Biographies


Dick and Felix

Dick Francis

DICK FRANCIS was one of the most successful post-war National Hunt jockeys. The winner of over 350 races, he was champion jockey in 1953/1954 and rode for HM Queen Elizabeth, the Queen Mother. On his retirement from the sport he published his autobiography, The Sport of Queens, before going on to write forty-one bestselling novels, a volume of short stories (Field of 13), and the biography of Lester Piggott. He was rightly acclaimed as one of the greatest thriller writers in the world.

Dick Francis was the winner of the prestigious Crime Writers’ Association’s Cartier Diamond Dagger and the only three-time recipient of the Mystery Writer of America’s Edgar Award for Best Novel, winning for Forfeit in 1970, Whip Hand in 1981, and Come to Grief in 1996, the same year he was make a Grand Master for a lifetime’s achievement. He was awarded a CBE in the Queen’s Birthday Honours list in 2000.

His last three novels – Dead Heat, Silks and Even Money - were written in collaboration with his younger son, Felix, a former teacher who, over the last forty years, has helped research many of the Dick Francis novels.

Dick's legacy will live on with the publication of Crossfire in September which he and Felix were working on before his death in February.

Felix Francis

FELIX FRANCIS is the younger of Dick’s two sons. Born in 1953, Felix studied Physics and Electronics at London University before embarking on a 17 year career teaching Advanced Level physics at three schools, the last seven as head of the science department at Bloxham School in Oxfordshire. He took on the role of managing his father’s affairs in 1991.

For 13 years until 2005, he was also the deputy chairman of a major leadership training company and was a leader on four expeditions to such varied destinations as the Himalayan and Andean mountains, and the jungles of the Amazon basin and Borneo.

Felix remembers conversations around the Francis breakfast table being focussed on the Francis family business and somewhat unconventional. ‘The production of a Dick Francis novel has always been a mixture of inspiration, perspiration and teamwork. The first one was published when I was nine, and I grew up in a house where breakfast talk would be about the damage a bullet might do to a man’s guts rather than the more mundane topics of everyday life’, he says.

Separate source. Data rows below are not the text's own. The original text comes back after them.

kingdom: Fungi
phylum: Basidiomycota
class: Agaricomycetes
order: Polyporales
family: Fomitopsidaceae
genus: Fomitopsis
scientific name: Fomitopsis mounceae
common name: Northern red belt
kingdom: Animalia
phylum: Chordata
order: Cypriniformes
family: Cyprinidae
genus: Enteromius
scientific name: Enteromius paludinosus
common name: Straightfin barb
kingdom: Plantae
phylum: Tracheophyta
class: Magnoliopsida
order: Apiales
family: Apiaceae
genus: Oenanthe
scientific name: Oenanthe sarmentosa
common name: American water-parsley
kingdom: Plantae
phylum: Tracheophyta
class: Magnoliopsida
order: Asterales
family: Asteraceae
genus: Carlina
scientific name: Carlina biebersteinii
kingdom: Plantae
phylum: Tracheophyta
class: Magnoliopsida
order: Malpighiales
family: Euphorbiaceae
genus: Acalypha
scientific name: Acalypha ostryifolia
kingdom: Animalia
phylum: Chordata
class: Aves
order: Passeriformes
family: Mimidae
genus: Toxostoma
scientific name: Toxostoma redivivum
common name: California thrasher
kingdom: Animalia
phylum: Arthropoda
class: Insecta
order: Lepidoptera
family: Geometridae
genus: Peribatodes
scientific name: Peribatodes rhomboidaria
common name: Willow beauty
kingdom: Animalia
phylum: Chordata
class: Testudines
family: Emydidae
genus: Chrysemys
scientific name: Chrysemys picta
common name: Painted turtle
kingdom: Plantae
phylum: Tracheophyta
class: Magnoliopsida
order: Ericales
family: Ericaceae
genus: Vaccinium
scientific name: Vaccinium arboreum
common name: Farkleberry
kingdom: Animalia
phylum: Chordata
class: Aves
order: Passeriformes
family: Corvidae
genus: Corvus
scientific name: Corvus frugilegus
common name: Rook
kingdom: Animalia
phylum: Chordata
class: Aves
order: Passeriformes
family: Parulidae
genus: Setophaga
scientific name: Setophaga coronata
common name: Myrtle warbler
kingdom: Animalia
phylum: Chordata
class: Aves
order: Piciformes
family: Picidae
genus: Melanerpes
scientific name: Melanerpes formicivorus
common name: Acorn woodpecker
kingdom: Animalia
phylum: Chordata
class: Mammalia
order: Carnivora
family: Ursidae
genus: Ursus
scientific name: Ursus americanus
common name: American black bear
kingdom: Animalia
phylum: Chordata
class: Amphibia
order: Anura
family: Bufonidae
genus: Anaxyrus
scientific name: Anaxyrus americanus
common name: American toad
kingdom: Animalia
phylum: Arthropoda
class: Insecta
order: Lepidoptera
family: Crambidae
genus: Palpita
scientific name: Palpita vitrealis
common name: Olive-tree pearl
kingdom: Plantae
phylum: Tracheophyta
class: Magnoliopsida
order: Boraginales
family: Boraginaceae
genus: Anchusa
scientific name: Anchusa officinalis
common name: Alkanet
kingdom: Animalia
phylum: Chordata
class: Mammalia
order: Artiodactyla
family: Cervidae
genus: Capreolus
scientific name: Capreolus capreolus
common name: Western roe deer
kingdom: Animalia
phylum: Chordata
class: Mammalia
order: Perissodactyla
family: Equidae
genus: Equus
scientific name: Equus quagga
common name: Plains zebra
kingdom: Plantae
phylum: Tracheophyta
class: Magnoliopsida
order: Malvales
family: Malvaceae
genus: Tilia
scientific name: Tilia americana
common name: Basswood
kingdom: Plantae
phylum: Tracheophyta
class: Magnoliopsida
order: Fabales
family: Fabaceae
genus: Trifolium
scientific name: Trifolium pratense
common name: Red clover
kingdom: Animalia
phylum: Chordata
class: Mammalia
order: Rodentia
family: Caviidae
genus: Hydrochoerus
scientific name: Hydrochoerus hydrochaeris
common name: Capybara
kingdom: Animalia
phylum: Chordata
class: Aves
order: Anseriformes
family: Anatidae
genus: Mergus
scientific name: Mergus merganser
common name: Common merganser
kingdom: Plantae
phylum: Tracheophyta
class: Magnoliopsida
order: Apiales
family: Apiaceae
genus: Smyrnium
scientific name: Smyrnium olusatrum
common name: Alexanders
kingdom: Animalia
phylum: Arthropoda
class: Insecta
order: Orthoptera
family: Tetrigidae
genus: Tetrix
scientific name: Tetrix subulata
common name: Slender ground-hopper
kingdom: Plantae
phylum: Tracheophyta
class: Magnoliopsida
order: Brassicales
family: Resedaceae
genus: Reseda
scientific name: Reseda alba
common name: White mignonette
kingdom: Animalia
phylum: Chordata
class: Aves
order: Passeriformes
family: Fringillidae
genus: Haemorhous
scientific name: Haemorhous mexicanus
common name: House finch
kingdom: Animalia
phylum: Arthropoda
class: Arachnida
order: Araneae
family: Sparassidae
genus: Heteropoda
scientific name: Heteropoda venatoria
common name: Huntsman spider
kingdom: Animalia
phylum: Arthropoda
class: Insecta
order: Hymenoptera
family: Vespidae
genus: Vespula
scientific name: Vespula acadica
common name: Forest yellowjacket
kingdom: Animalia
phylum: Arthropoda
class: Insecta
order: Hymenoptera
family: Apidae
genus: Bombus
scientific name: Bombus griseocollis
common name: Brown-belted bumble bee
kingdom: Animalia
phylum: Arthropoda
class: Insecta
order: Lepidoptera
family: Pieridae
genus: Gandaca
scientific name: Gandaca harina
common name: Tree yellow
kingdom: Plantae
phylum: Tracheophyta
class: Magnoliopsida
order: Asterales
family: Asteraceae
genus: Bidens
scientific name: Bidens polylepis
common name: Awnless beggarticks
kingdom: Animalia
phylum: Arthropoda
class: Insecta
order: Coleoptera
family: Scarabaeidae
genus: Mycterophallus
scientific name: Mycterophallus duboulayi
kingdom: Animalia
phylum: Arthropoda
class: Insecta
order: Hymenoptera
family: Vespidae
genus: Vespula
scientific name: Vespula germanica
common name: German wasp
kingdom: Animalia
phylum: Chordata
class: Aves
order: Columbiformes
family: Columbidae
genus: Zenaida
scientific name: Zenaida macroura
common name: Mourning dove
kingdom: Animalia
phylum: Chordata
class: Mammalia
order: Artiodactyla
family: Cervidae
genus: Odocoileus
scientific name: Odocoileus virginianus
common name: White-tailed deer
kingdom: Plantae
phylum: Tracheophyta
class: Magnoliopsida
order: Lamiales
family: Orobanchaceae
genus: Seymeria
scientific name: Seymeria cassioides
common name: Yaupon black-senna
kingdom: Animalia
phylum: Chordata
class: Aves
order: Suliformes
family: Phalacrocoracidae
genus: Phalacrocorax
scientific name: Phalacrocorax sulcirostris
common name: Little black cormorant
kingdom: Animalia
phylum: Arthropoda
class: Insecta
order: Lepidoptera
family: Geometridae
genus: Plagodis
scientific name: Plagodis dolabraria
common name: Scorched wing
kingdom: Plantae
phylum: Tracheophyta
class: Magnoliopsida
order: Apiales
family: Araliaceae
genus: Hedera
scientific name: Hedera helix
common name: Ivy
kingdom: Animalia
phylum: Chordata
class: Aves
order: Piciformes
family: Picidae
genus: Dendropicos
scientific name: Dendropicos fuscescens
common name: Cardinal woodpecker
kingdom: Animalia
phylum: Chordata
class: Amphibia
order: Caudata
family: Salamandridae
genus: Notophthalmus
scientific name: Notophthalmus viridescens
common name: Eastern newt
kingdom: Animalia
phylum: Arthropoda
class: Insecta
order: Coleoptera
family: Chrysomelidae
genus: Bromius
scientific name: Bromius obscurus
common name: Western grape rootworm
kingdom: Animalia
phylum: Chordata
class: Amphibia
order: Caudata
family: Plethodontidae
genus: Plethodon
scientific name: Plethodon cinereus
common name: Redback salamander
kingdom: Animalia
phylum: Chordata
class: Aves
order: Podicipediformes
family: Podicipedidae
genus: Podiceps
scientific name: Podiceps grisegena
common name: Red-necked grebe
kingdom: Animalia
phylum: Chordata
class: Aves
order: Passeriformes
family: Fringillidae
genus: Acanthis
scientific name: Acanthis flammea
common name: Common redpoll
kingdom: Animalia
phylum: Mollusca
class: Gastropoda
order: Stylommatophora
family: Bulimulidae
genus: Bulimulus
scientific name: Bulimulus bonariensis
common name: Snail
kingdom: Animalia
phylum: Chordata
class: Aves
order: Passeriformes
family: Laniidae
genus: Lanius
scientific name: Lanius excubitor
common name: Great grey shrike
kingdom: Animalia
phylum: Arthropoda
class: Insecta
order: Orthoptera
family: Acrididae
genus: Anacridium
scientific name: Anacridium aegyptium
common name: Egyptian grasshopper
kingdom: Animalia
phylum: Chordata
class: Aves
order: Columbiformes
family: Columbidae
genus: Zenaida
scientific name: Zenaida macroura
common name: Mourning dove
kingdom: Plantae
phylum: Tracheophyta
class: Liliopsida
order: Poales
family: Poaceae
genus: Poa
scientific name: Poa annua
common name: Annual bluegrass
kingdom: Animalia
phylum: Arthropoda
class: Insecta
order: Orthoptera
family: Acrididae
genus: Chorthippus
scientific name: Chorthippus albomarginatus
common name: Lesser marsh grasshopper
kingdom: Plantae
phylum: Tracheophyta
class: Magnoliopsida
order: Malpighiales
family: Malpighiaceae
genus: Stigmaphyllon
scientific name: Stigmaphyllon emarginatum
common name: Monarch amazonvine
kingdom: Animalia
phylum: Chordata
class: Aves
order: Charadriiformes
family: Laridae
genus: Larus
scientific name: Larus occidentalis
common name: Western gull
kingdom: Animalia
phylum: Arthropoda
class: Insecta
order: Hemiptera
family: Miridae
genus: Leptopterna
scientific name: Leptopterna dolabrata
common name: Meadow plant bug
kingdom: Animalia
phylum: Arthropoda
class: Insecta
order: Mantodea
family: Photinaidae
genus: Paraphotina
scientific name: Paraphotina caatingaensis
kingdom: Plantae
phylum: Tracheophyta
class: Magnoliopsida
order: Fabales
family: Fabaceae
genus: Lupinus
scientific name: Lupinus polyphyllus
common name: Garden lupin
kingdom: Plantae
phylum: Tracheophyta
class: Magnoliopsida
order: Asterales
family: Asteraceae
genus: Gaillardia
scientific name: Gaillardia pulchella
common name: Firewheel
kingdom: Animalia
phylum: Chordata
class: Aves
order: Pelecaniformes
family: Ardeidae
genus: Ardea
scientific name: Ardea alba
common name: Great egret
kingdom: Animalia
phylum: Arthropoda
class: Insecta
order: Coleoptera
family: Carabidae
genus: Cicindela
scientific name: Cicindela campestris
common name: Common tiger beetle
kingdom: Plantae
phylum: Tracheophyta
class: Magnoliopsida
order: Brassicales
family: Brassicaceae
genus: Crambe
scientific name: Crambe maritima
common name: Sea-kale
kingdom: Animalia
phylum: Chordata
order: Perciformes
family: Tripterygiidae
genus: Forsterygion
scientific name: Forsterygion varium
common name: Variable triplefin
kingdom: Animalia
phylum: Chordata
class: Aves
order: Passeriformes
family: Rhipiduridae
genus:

Over the last forty years, Felix assisted with the research of many of the Dick Francis novels, not least Twice Shy, whose hero is the mild-mannered Physics teacher, Jonathan Derry. In his youth, Felix was an international marksman, something Dick put to good use in his 2000 novel, Shattered, and later in Under Orders. With the publication of Dead Heat, Felix took on a more significant role in the writing – Silks was the second novel of this father-and-son collaboration. Even Money, the third, was published in September 2009.